Exacerbating Family Tension: Data supplied by DPH indicate that the majority of individuals sectioned are under 24 years of age. It seems likely that in many or most cases parents’ are involved in requesting commitment. This situation often exacerbates family tensions. It would be useful for the commission created by the CARE Act to assess and share the services available to help families avert the adversarial situation of parents sectioning their kids.
The Missing: Prevention
The Act addresses prevention solely in terms of regulating physicians’ and dentists’ prescribing of pain medication. Over-prescription of opioids has a role in creating the current crisis, but the demand for narcotics has not been driven solely by prescribing practices. Better regulation certainly is important, but it is insufficient to focus solely on the “supply” side without attention to the “demand” side.
Data show that certain towns and communities in the Commonwealth are hot spots for the current opioid crisis. However, there is no research — and no call for research — into the social conditions that result in high levels of substance use and abuse in those particular communities. In order to get ahead of the opioid crisis, the Commonwealth must launch research as well as policies that look at the opioid epidemic as a symptom of deeper problems and not simply as the problem itself.

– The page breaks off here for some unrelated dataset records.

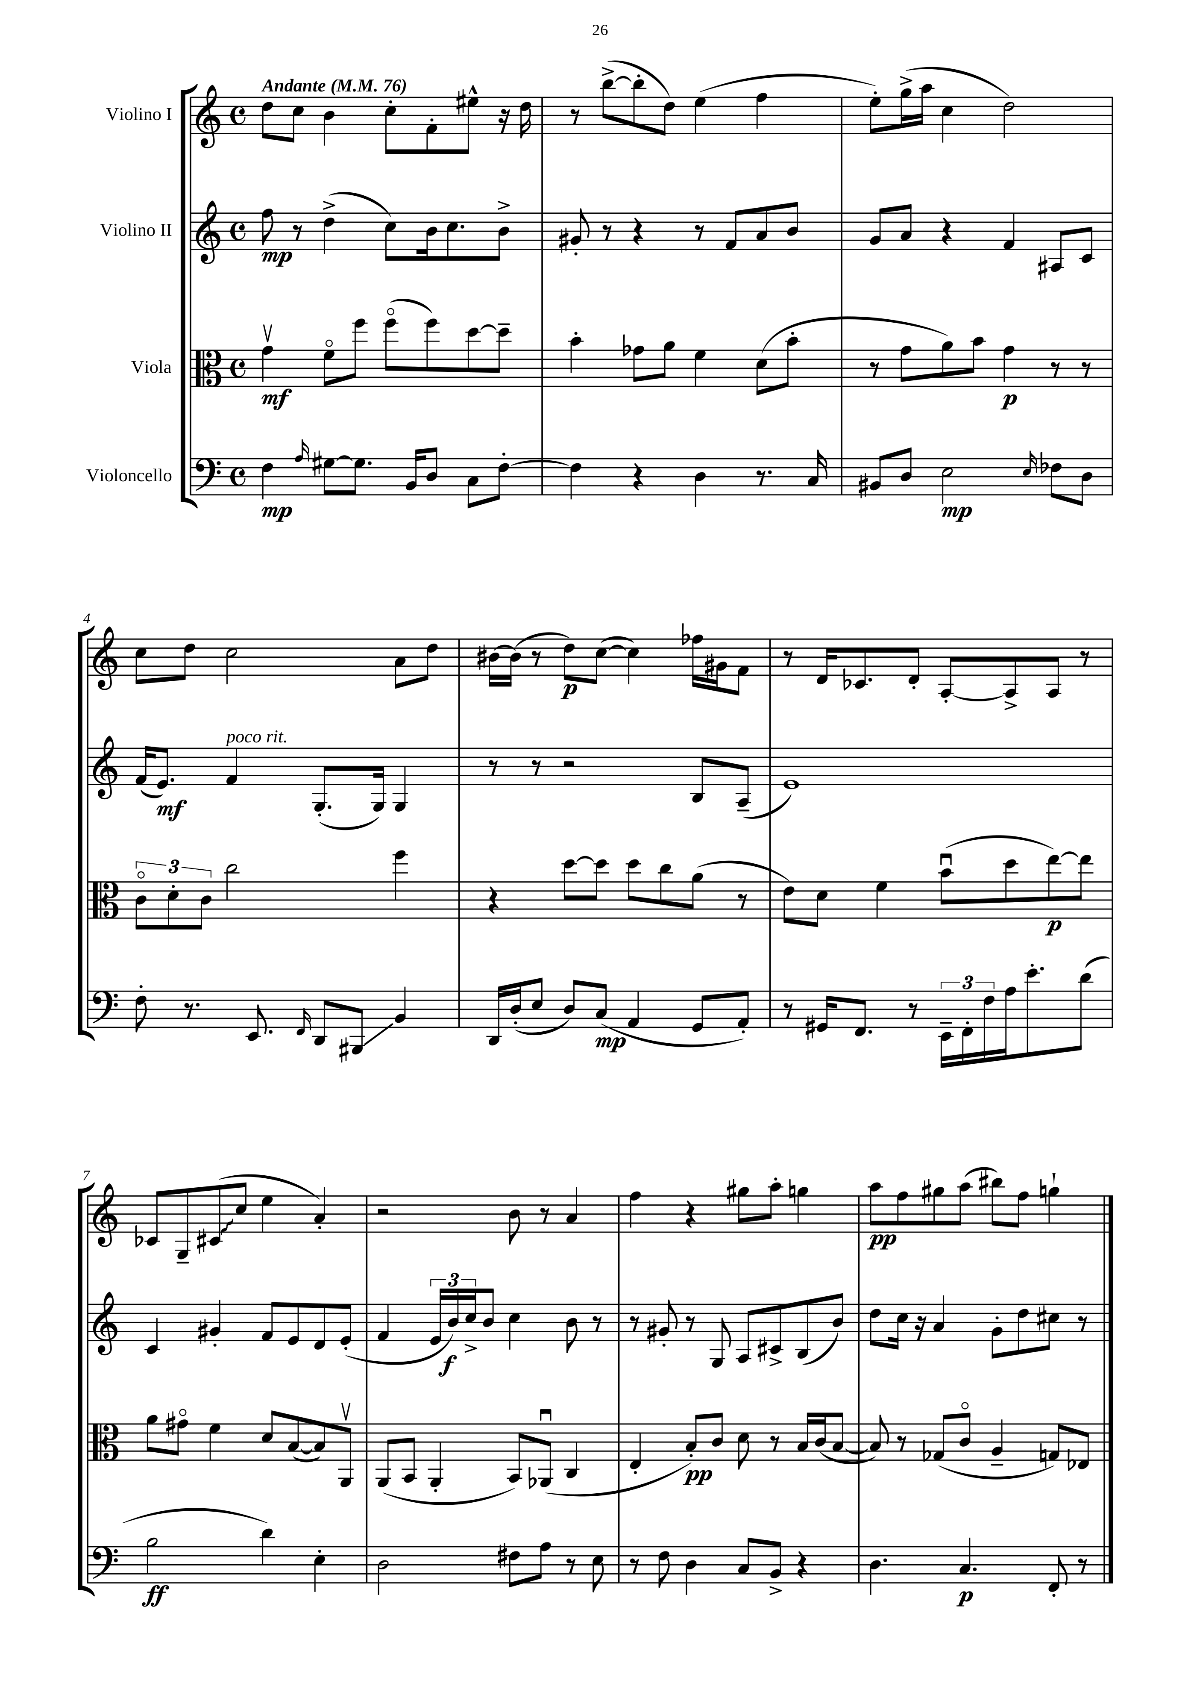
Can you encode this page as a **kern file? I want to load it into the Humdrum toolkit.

**kern	**kern	**kern	**kern
*staff4	*staff3	*staff2	*staff1
*clefF4	*clefC3	*clefG2	*clefG2
*k[]	*k[]	*k[]	*k[]
*M4/4	*M4/4	*M4/4	*M4/4
*met(c)	*met(c)	*met(c)	*met(c)
*MM76	*MM76	*MM76	*MM76
4F	4gv	8ff	8dd
.	.	8r	8cc
16qqA	.	.	.
[8G#	8fo	(4dd^	4b
8.G#]	8ff	.	.
.	(8ffo	8cc)	8cc'
16BB	.	.	.
8D	8ff)	16b	8f'
.	.	8.cc	.
8C	[8dd	.	8ee#^^
[8F'	8dd~]	8b^	16r
.	.	.	16dd
=	=	=	=
4F]	4b'	8g#'	8r
.	.	8r	([8bb^
4r	8g-	4r	8bb']
.	8a	.	8dd)
4D	4f	8r	(4ee
.	.	8f	.
8.r	(8d	8a	4ff
.	8b'	8b	.
16C	.	.	.
=	=	=	=
8BB#	8r	8g	8ee')
8D	8g	8a	(16gg^
.	.	.	16aa
2E	8a)	4r	4cc
.	8b	.	.
.	4g	4f	2dd)
16qqE	.	.	.
8F-	8r	8A#	.
8D	8r	8c	.
=	=	=	=
8F'	12co	(16f	8cc
.	.	8.e)	.
.	12d'	.	.
8.r	.	.	8dd
.	12c	.	.
.	2cc	4f	2cc
8.EE	.	.	.
16qqFF	.	.	.
8DD	.	(8.G'	.
8BBB#	.	.	.
.	.	16G)	.
4BB	4ff	4G	8a
.	.	.	8dd
=	=	=	=
16DD	4r	8r	[16b#
(16D'	.	.	(16b#]
8E	.	8r	8r
8D)	[8dd	2r	8dd)
(8C	8dd]	.	([8cc
4AA	8dd	.	4cc])
.	8cc	.	.
8GG	(8a	8B	16ff-
.	.	.	16g#
8AA')	8r	(8A~	8f
=	=	=	=
8r	8e)	1e)	8r
16GG#	8d	.	16d
8.FF	.	.	8.c-
.	4f	.	.
8r	.	.	8d'
24EE~	(8bu	.	[8A'
24FF'	.	.	.
24F	.	.	.
16A	8dd	.	8A^]
8.e'	.	.	.
.	[8ee)	.	8A
(8d	8ee]	.	8r
=	=	=	=
2B	8a	4c	8c-
.	8g#o	.	8G~
.	4f	4g#'	(8c#
.	.	.	8cc
4d)	8d	8f	4ee
.	([8B	8e	.
4E'	8B])	8d	4a')
.	8AAv	(8e'	.
=	=	=	=
2D	(8AA	4f	2r
.	8BB	.	.
.	4AA'	24e	.
.	.	24b)	.
.	.	24cc^	.
.	.	8b	.
8F#	8BB)	4cc	8b
8A	(8AA-u	.	8r
8r	4C	8b	4a
8E	.	8r	.
=	=	=	=
8r	4E'	8r	4ff
8F	.	8g#'	.
4D	8B')	8r	4r
.	8c	8G	.
8C	8d	8A	8gg#
8BB^	8r	8c#^	8aa'
4r	16B	(8B	4gg
.	(16c	.	.
.	[8B	8b)	.
=	=	=	=
4.D	8B])	8dd	8aa
.	8r	16cc	8ff
.	.	16r	.
.	(8G-	4a	8gg#
4.C	8co	.	(8aa
.	4A~	8g'	8bb#)
.	.	8dd	8ff
8FF'	8G)	8cc#	4gg`
8r	8E-	8r	.
==	==	==	==
*-	*-	*-	*-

Without investigating the “demand” side, that is, looking at environmental and social conditions that give rise to the desire to use opioids, public responses will remain at the level of trying to fix the damage that already has been done. If we are indeed experiencing an opioid “epidemic,” then we must carry out standard public health measures regarding identification of the sources and epicenters of the epidemic as well as public health measures for addressing the spread of the epidemic.
The bill should establish a committee and fund basic, interdisciplinary research aimed at understanding why so many residents of the Commonwealth, and particularly young residents, are drawn to substances that they very likely know lead to serious illness or death.
The Incomplete: Harm Reduction
Naloxone Access: The Care Act calls for increased access to naloxone (Narcan) by directing the Department of Public Health to authorize every pharmacy in the Commonwealth to dispense naloxone and by protecting practitioners who prescribe and pharmacists who dispense naloxone in good faith from criminal or civil liability. While naloxone cannot prevent or cure addiction, it is a solidly evidence-based means for saving lives, at least in the short-term.
It would be useful to expand and improve training in naloxone usage, especially to help first responders and police officers understand that the cycle of addiction often includes numerous overdose events before an individual is able to desist from substance abuse. Friends and families of individuals treated with naloxone report inappropriate comments such as, “Why bother, he’ll just O.D. again” and “I’ve been at this address a dozen times already. Some people just don’t want to learn.” This kind of comment may dissuade people from seeking further treatment.
Syringe Exchanges and Safe Injection Sites: Beyond expanding access to naloxone (Narcan), the bill offers little in terms of harm reduction. As part of a multi-faceted approach to addressing the opioid crisis, the bill should expand syringe exchanges and call for the establishment of safe injection sites.